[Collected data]
☆ ☆ ☆
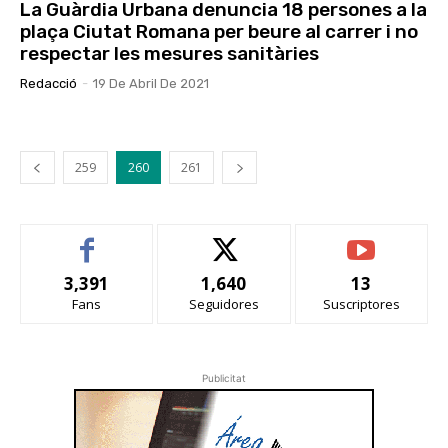
La Guàrdia Urbana denuncia 18 persones a la
plaça Ciutat Romana per beure al carrer i no
respectar les mesures sanitàries
Redacció
-
19 De Abril De 2021
259
260
261
3,391
1,640
13
Fans
Seguidores
Suscriptores
Publicitat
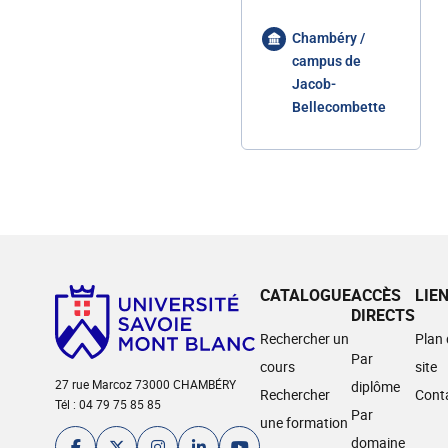
Chambéry /
campus de
Jacob-
Bellecombette
CATALOGUE
ACCÈS
LIE
DIRECTS
Rechercher un
Plan
Par
cours
site
27 rue Marcoz 73000 CHAMBÉRY
diplôme
Rechercher
Cont
Tél : 04 79 75 85 85
Par
une formation
domaine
☆ ☆ ☆
__Activity__: Copy the text of every item line for line, with no changes, and leave the pictures out.

__Result for this task__:
La Guàrdia Urbana denuncia 18 persones a la
plaça Ciutat Romana per beure al carrer i no
respectar les mesures sanitàries
Redacció
-
19 De Abril De 2021
259
260
261
3,391
1,640
13
Fans
Seguidores
Suscriptores
Publicitat
Chambéry /
campus de
Jacob-
Bellecombette
CATALOGUE
ACCÈS
LIE
DIRECTS
Rechercher un
Plan
Par
cours
site
27 rue Marcoz 73000 CHAMBÉRY
diplôme
Rechercher
Cont
Tél : 04 79 75 85 85
Par
une formation
domaine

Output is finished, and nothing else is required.